Table 7 Effect of condensate treatment on cumulative oil production and recovery factors for FR 1346 RD

Economic analysis of the pilot test using Well-FR 1346 RD

The economic analysis utilized data for material and other costs and was obtained from Lease Operators Limited. Table 8 shows the calculation of total cost associated with the use of steam cleaning for a 1-year period, and the value was found to be $132,336.00. This estimated value was based on the winch costs and the steam cleaning process cost for the tubing associated with the process.

Table 8 Calculation of total cost associated with the use of steam cleaning

The condensate soak treatment process cost was $18,000 (25 bbls of condensate @60 ttd per barrel), which resulted in an improved production after treatment with condensate of approximately 30,531 barrels of oil.

An economic evaluation associated with the use of the condensate treatment for an 16-year period is shown in Table 9. The estimation involved adding the cost savings associated with the condensation soak procedure with the additional revenue associated with the increased production due to implementation of a condensate soak (assuming an overall gain of 30,531 bbls of oil).
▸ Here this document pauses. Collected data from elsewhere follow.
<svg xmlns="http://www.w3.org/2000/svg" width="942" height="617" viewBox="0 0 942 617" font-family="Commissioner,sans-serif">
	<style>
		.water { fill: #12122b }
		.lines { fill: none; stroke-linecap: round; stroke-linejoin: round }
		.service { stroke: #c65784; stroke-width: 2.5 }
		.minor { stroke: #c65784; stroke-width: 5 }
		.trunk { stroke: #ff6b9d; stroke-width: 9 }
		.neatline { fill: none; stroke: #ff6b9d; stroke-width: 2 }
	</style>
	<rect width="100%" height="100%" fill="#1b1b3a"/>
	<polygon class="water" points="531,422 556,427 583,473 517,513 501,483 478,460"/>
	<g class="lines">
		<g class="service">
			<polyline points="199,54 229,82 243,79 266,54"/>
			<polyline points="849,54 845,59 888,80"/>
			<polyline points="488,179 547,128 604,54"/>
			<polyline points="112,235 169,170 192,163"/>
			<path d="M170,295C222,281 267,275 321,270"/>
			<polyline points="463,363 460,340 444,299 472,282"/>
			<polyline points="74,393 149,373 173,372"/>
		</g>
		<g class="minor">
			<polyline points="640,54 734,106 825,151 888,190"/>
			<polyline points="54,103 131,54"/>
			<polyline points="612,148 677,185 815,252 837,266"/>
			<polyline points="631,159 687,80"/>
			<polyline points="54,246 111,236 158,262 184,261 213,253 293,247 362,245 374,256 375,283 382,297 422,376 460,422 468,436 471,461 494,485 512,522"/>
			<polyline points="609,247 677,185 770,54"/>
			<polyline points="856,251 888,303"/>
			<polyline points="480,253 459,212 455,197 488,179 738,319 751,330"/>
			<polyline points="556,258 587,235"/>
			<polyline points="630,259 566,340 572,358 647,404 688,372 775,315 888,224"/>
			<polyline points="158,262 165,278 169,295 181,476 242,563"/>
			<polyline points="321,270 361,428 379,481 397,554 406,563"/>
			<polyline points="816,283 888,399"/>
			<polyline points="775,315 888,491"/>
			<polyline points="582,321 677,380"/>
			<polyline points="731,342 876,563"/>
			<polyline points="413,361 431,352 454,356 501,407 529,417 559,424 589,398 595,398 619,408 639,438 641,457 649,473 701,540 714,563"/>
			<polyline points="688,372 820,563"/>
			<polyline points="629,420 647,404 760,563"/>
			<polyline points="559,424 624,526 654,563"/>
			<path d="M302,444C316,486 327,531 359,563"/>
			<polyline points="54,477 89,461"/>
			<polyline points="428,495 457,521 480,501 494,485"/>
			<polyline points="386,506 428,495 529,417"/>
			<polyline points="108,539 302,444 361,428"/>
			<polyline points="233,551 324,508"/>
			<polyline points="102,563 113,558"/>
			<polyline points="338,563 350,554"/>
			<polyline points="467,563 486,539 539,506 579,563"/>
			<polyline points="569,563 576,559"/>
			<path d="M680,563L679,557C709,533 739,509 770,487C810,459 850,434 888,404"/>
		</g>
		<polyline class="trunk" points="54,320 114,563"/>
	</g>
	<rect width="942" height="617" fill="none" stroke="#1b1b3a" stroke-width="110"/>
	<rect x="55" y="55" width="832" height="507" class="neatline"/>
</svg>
The results show that the project cost savings before taxes are approximately $12.5 MM TT over the 16-year period.

Table 9 Economic evaluation associated with the use of the condensate treatment vs steam cleaning for an 16-year period

In terms of NPV, results shown in Table 10 indicate that using a 15% for the total cost savings and incremental revenue over a 16-year period, an NPV of $4.65 MM TT for this well. The NPV was positive from year 1 of the condensate soak since there was no additional cost for equipment (e.g. for injection needed) since it was gravity-fed from a tanker truck. The economic savings were due to less down time, no winch hours and no steam cleaning cost required for removing the wax from the tubing.

Table 10 NPV economic evaluation associated with the condensate treatment

Conclusion

The results of this study demonstrated that the injection of produced condensate can result in a 33% increase in permeability as it behaves as a solvent facilitating dewaxing of reservoirs that are plugged with asphaltenes and waxes. Simulation studies using the FR 1346 RD test case showed similar production of cumulative oil with the condensate, nitrogen and carbon dioxide, which are the best results. Tuning of the simulator to factor the increase in permeability from 300 to 420 md due to condensate treatment demonstrated an increase in the permeability will result in an increase in the rate of production of almost 46% (24 to 35 bopd) translating in an overall gain of 30,531 bbls of oil associated with a significant financial gain of approximately $4.7 MM TT over the 16-year period for one well. This study offers compelling evidence that the use of produced condensate in EOR is an economically and environmentally friendly strategy for EOR in Trinidad.